# I fix Google Maps



## OC Lady Uber Driver (Jun 26, 2016)

I got so tired of finding things wrong on google maps driving around for Uber that I started to edit them. You can, too. It will help make sure when driving to your destination, it's accurate.


----------



## mandreyka (Sep 25, 2015)

OC Lady Uber Driver said:


> I got so tired of finding things wrong on google maps driving around for Uber that I started to edit them. You can, too. It will help make sure when driving to your destination, it's accurate.


How?


----------



## OC Lady Uber Driver (Jun 26, 2016)

After you log into your Google account, go to Google maps, locate the business, then click on the business and edit it.


----------



## UberZF (Apr 11, 2016)

That's not really Editing/Updating maps, 
That's only updating Businesses... 

If you want to edit/update maps, you can do it from WAZE


----------



## TwoFiddyMile (Mar 13, 2015)

OC Lady Uber Driver said:


> I got so tired of finding things wrong on google maps driving around for Uber that I started to edit them. You can, too. It will help make sure when driving to your destination, it's accurate.


Can you fix my waybill?
It's super light.


----------



## wk1102 (Dec 25, 2015)

TwoFiddyMile said:


> Can you fix my waybill?
> It's super light.


Sure, I'll pm you my referral code ....


----------



## MyRedUber (Dec 28, 2015)

OC Lady Uber Driver said:


> After you log into your Google account, go to Google maps, locate the business, then click on the business and edit it.


On the Google Maps webpage, click the Menu dropdown in the top left, then click Send Feedback. From there you can click a point on the map and report any error.


----------



## HeyLady (Oct 12, 2016)

How Do I get google map to open every trip? sometimes it opens Uber map UGH!!!!!!!!! Instead ??


----------



## OC Lady Uber Driver (Jun 26, 2016)

Open up and login to the Uber Driver app, and click on Settings/Navigation Provider, then choose the radio button for G Maps. The driver app will ask you once a day when you login to choose, but for the rest of the day if you stay signed in, it will remain as your preferred GPS map.

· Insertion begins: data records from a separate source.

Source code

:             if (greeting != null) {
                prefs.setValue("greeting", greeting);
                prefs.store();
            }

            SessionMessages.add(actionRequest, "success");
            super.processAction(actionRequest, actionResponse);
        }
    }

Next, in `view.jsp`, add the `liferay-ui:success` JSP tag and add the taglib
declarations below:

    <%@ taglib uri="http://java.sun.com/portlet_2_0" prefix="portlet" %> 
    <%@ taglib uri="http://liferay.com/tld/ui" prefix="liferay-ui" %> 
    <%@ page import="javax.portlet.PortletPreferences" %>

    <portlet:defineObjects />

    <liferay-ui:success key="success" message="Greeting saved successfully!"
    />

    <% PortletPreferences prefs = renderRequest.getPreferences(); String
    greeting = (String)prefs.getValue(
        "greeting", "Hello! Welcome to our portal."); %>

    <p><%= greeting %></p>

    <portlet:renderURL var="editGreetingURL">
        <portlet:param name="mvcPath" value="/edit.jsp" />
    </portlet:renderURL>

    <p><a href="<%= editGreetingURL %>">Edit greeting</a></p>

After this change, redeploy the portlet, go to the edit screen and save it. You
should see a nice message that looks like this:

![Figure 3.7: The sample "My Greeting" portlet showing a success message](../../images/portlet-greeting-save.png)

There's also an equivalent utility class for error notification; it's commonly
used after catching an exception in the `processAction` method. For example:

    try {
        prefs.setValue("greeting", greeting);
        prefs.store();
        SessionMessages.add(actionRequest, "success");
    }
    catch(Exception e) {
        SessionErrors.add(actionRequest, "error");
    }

Immediately after you accept a new trip, click on the Navigation button at the top right corner, and Gmaps should start working.


----------



## Nick Manning (May 3, 2014)

UberZF said:


> That's not really Editing/Updating maps,
> That's only updating Businesses...
> 
> If you want to edit/update maps, you can do it from WAZE


I tried Waze ...it was horrible!!!! Back to google..sigh.


----------



## krazydrive (Nov 18, 2014)

Yeah i used waze and didn't like it. Switched back to google maps.


----------



## Nick Manning (May 3, 2014)

krazydrive said:


> Yeah i used waze and didn't like it. Switched back to google maps.


Everybody recommended it for some reason. So glitchy and laggy. And routes were no better than Google.


----------



## OC Lady Uber Driver (Jun 26, 2016)

Nick Manning said:


> I tried Waze ...it was horrible!!!! Back to google..sigh.


WAZE is great for longer trips and rerouting you around traffic jams, but doesn't suggest lanes to drive in like GMAPS does, which is very helpful when you're driving in locations not familiar to you. But GMAPS does not do a good job at freeway interchanges. It's thrown me off twice with giving me the directions too late on an interchange and then I have to tell the passenger and double back.


----------



## TwoFiddyMile (Mar 13, 2015)

WAZE is a toy for Millennials to drive around for fun and network with each other.
It's not a professional nav tool.


----------



## OC Lady Uber Driver (Jun 26, 2016)

TwoFiddyMile said:


> WAZE is a toy for Millennials to drive around for fun and network with each other.
> It's not a professional nav tool.


But I'm a Gen Xer--I like that my icon is a cat and I can beep in the app at other WAZE users on the road when I'm stopped at a light. beep-beep


----------



## MyRedUber (Dec 28, 2015)

OC Lady Uber Driver said:


> But I'm a Gen Xer--I like that my icon is a cat and I can beep in the app at other WAZE users on the road when I'm stopped at a light. beep-beep


QED.


----------



## TwoFiddyMile (Mar 13, 2015)

OC Lady Uber Driver said:


> But I'm a Gen Xer--I like that my icon is a cat and I can beep in the app at other WAZE users on the road when I'm stopped at a light. beep-beep


I'm a GenXer too, and I like to spend all day everyday making stupid jokes on forums.
There is definitely bleed-over between generations on modern tics.


----------



## Stav53 (Nov 9, 2017)

I tried to use gmaps with Lyft and it shows the drop off location in coordinates form! and NOT in real street address. A bit annoying for sure.
Anyone knows how to correct that?


----------



## Tihstae (Jan 31, 2017)

TwoFiddyMile said:


> I'm a GenXer too, and I like to spend all day everyday making stupid jokes on forums.
> There is definitely bleed-over between generations on modern tics.


Get off my lawn you young whipper snappers. If you ain't a Baby Boomer you are too young.

Now where's my Thomas Guide, I need to drive this pax to . . .


----------



## jb91360 (Jul 25, 2016)

Stav53 said:


> I tried to use gmaps with Lyft and it shows the drop off location in coordinates form! and NOT in real street address. A bit annoying for sure.
> Anyone knows how to correct that?


Annoying, isn't it? I happens with me about 50% of the time, just as I make the last turn to the destination. So I switch back to Uber nav for the last leg. I've complained in the GMaps support, but they say no one else has reported it. I'm on iOS BTW


----------